** What is needed **
Whenever "centers" appears in a line, please copy that line from the data.

--- Records provided Enclosed Below ---

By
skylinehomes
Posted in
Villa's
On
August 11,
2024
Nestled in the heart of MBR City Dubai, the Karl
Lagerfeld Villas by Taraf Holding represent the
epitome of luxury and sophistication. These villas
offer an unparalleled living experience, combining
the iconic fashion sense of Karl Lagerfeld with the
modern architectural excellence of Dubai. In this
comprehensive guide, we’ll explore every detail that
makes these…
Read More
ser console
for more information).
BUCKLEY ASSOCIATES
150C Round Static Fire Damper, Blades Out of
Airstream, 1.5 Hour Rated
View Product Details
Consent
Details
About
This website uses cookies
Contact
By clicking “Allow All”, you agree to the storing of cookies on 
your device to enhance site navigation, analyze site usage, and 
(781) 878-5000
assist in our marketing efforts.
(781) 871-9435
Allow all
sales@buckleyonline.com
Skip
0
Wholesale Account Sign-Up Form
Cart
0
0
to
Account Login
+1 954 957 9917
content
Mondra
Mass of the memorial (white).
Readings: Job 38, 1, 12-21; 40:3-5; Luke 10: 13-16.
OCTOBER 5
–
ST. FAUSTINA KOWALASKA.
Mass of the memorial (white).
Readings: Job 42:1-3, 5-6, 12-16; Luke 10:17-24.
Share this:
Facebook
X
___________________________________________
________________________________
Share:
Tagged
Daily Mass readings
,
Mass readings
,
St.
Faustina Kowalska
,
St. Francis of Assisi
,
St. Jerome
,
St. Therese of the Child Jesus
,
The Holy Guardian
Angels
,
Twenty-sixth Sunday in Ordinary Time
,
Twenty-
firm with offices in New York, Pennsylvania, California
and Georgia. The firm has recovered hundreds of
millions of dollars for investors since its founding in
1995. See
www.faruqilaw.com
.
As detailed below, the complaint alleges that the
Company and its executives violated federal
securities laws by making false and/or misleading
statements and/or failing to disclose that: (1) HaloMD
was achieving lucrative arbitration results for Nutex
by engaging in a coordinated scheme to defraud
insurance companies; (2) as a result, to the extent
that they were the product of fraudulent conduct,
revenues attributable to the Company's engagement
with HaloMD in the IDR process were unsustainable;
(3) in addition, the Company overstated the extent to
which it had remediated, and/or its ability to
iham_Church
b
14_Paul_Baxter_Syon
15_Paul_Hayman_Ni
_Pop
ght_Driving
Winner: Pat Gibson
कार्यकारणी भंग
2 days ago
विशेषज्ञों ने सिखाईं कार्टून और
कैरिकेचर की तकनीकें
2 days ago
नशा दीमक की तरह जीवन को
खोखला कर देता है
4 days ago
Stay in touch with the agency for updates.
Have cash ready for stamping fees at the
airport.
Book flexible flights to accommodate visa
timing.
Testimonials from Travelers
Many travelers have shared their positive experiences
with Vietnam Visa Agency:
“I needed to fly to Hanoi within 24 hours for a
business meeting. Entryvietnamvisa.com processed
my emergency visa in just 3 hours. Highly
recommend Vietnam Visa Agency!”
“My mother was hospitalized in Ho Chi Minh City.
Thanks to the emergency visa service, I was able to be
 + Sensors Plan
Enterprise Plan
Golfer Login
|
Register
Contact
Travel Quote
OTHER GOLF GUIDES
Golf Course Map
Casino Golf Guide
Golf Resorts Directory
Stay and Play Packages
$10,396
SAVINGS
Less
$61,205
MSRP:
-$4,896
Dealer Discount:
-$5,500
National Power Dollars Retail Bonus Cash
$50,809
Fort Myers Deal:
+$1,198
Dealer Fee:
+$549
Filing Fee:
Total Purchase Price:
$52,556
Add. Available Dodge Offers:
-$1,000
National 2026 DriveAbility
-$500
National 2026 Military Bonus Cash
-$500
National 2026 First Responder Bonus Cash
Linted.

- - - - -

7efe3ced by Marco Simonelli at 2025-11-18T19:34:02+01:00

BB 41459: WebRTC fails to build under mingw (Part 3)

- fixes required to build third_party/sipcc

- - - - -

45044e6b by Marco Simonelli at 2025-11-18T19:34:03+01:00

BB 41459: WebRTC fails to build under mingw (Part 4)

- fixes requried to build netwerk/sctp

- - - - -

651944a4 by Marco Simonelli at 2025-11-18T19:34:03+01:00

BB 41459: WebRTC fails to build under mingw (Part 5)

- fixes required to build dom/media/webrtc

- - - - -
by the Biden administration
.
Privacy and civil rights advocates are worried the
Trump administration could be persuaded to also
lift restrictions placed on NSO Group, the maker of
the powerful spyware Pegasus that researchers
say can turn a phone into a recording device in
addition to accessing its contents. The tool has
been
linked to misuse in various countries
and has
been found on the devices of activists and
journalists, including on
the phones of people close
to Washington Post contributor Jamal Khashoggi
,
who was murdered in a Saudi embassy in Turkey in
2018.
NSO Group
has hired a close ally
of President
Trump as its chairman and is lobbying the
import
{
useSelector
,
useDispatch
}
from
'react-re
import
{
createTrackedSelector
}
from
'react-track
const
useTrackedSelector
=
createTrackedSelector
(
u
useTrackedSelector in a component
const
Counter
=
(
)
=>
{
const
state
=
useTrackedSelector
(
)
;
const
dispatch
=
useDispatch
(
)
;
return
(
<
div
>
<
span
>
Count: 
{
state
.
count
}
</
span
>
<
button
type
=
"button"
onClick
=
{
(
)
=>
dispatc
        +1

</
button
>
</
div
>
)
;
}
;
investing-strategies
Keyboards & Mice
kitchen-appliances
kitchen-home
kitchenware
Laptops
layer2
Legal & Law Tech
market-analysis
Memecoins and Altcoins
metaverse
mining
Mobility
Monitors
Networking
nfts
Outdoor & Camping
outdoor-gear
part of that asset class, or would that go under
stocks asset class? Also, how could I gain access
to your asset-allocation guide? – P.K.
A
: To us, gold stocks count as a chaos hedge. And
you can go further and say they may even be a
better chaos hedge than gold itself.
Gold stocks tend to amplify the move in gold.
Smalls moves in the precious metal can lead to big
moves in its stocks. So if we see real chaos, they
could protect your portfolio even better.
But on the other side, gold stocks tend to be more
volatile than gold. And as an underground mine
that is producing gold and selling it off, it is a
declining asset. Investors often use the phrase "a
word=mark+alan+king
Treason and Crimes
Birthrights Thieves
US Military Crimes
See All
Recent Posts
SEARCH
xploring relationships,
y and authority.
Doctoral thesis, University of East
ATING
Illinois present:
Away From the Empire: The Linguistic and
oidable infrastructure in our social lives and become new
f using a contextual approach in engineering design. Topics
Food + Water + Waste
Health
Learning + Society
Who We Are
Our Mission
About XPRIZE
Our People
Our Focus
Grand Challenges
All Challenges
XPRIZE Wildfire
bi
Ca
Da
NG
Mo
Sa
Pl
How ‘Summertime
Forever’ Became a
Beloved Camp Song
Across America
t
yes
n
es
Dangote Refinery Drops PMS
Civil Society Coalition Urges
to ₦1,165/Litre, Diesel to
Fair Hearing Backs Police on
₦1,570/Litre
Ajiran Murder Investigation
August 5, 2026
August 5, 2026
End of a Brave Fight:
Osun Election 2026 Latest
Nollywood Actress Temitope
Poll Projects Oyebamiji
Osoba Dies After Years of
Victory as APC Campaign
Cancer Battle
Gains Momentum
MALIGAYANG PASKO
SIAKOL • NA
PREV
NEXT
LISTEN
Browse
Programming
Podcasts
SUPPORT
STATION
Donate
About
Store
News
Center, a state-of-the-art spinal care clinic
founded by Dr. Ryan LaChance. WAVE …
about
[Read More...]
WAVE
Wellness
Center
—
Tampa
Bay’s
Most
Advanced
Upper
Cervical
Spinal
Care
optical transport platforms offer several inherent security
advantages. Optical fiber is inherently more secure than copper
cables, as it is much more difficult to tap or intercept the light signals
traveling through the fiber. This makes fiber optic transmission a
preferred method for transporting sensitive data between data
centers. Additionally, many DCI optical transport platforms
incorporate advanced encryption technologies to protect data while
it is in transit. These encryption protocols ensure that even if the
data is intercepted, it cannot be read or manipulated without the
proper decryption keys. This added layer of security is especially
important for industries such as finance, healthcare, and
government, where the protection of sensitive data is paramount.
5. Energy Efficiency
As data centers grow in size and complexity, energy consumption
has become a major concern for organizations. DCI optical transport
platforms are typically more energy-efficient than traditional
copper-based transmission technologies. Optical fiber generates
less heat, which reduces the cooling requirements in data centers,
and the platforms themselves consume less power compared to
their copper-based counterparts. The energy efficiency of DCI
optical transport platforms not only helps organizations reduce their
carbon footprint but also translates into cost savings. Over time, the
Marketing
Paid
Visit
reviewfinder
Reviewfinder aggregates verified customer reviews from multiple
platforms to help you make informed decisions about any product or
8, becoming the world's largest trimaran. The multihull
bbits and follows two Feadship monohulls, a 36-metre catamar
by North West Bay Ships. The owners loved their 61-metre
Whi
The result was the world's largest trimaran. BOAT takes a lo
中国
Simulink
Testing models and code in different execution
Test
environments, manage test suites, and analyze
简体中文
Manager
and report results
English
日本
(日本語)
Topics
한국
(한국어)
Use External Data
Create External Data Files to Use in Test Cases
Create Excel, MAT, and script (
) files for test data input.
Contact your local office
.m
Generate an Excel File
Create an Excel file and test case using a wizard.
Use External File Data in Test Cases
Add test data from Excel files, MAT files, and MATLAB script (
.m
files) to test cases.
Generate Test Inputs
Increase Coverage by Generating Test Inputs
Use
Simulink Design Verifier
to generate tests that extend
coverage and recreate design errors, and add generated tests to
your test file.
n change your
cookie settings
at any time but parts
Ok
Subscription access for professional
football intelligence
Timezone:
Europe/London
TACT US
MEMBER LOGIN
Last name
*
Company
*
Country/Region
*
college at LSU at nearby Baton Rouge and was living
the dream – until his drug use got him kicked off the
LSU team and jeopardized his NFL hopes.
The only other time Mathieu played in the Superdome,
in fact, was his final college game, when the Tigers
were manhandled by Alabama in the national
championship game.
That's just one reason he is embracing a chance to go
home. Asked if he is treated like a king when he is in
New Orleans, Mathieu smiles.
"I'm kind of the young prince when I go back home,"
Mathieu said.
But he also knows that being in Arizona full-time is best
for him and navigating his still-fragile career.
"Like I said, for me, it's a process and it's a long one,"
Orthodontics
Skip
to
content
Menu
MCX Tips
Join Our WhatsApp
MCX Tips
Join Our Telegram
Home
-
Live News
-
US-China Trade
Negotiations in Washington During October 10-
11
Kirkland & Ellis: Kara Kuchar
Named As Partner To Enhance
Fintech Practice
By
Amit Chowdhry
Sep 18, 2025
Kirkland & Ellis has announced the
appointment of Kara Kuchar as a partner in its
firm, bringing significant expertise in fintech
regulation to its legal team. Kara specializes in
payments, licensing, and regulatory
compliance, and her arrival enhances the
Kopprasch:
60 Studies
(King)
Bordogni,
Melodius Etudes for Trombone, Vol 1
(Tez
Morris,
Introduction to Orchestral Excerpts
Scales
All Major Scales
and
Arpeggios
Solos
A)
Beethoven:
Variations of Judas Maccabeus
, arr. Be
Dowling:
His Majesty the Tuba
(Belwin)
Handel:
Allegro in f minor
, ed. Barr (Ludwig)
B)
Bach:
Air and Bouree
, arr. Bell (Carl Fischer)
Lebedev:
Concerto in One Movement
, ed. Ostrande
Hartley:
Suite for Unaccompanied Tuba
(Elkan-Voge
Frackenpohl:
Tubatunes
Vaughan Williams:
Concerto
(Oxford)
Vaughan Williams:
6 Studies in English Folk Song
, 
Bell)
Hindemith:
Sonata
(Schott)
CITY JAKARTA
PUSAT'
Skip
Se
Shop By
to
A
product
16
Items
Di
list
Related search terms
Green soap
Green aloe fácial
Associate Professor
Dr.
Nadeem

--- End of Enclosed Records provided ---

** Answer to this problem **
centers. Additionally, many DCI optical transport platforms
As data centers grow in size and complexity, energy consumption
less heat, which reduces the cooling requirements in data centers,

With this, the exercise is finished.